Extract to read Block Start

A confrontation is building up between Iran and the US over Iran's nuclear activities. This is very likely to explode in 2012 with all sorts of unpredictable consequences as military activities in both directions seem possible. But because there is no desire in the US to send in ground troops, or to force regime change on the Iranian Islamic Republic, the likely outcome by 2013 is that a slightly damaged Iran will still be there, but ever more fiercely resentful of American activities.

This week's report on Iran from the UN nuclear watchdog, International Atomic Energy Agency (IAEA), was the most serious indictment of Iran's nuclear activities to date. Even if there is not yet a ‘smoking gun' there is at least a case which Iran should answer if it wants to stop the controversy, but President Mahmoud Ahmadinejad actually finds the international confrontation with the US very useful for his own political purposes.

As the IAEA report spells out, the agency has become increasingly concerned about "the possible existence in Iran of undisclosed nuclear-related activities involving military-related organisations, including activities related to the development of a nuclear payload for a missile".

Extract to read Block End
Material provided Block Start

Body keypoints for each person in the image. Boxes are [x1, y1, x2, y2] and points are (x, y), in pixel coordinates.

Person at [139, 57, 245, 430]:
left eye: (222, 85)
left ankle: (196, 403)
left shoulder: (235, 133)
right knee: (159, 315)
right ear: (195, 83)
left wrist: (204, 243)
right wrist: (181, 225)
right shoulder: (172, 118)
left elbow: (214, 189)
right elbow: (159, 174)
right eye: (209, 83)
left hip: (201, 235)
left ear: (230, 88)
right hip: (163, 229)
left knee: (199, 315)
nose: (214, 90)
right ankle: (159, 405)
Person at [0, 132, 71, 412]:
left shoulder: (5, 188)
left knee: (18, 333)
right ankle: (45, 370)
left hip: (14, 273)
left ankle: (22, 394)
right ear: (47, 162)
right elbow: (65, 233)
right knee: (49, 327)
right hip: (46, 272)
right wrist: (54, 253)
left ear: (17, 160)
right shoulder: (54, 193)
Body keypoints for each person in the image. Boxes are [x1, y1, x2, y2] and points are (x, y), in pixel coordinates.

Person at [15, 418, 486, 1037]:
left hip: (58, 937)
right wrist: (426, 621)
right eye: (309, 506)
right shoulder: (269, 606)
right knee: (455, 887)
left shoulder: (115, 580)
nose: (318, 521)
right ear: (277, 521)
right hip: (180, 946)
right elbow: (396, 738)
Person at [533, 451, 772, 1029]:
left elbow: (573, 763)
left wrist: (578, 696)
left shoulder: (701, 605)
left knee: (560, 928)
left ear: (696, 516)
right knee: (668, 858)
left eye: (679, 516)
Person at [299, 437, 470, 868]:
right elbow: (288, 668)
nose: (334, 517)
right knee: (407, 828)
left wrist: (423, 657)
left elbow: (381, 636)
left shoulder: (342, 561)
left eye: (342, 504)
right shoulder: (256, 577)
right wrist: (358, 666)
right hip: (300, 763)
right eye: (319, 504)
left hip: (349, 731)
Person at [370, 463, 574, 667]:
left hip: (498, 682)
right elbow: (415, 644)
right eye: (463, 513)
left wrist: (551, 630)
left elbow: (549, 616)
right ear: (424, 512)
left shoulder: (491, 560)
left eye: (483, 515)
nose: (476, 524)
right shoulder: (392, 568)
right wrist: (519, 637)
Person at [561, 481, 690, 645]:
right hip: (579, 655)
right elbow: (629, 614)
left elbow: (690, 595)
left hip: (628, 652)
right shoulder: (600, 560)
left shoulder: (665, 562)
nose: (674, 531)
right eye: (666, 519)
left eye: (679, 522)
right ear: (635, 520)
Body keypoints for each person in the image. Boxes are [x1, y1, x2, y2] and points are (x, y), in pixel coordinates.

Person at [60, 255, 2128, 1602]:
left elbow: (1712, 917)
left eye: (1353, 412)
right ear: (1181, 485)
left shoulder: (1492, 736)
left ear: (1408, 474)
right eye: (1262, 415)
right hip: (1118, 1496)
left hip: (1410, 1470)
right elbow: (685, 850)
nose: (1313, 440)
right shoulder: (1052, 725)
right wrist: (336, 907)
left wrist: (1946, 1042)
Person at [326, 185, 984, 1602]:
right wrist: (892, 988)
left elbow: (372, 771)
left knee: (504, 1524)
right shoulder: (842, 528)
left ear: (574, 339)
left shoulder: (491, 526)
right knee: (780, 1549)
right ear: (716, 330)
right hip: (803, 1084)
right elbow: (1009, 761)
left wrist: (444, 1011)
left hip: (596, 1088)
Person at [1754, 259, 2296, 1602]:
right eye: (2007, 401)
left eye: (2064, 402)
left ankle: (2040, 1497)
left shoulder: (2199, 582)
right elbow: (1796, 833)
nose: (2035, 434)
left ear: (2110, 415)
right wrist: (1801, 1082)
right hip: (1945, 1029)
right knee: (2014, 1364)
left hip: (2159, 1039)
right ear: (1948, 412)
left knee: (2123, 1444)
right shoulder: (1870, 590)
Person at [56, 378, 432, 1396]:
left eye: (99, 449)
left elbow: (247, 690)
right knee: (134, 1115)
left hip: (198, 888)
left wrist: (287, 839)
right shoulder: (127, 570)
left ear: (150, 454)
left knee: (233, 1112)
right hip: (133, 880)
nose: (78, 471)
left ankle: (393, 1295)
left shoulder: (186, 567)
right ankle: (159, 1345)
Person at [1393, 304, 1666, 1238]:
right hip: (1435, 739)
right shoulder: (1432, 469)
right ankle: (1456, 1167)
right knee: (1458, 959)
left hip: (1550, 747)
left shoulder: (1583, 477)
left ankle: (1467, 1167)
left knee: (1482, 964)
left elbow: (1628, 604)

Material provided Block End

* **Tasks to carry out**
A. In the commentary on the Iran–US nuclear confrontation, which organization produced this week's report on Iran?
B. Summarize the commentary on the Iran–US nuclear confrontation in two sentences.
C. Go on with the commentary on the Iran–US nuclear confrontation, starting after its final sentence.

* **Results**
A. The International Atomic Energy Agency (IAEA), the UN nuclear watchdog.

B. A confrontation between Iran and the US over Iran's nuclear activities is likely to explode in 2012, but because the US has no desire to send in ground troops or force regime change, the likely outcome by 2013 is a slightly damaged Iran that is even more resentful of American activities. This week's IAEA report, the most serious indictment of Iran's nuclear activities to date, voices concern about possible undisclosed nuclear-related activities involving military-related organizations, while President Mahmoud Ahmadinejad finds the confrontation with the US useful for his own political purposes.

C.
The IAEA believes that Iran has been working on research for a nuclear bomb to arm one of its long-range missiles. Iran denies this absolutely, and Ahmadinejad's government insists that it has no military nuclear programme, and insists that all Iran's nuclear activities are civilian and designed to generate power, as it is entitled to do under the Non-Proliferation Treaty.

But this time the IAEA has included a substantial annexe to its main report which sets out the case against Iran in more detail than ever before. To date, the case against Iran depended on rather sketchy information provided by the US in 2005, but this has been much expanded by the IAEA using 10 UN member states' intelligence sources.

This new information all feeds happily into Washington's media and political establishment where it is a standard assumption that Iran is a very dangerous nation, that it is well beyond any negotiation, and that it has to be dealt with by force. There are no votes to be gained in the US for supporting talks with Iran, so the sad outcome is that within Washington Iran is regarded as a major danger to the world.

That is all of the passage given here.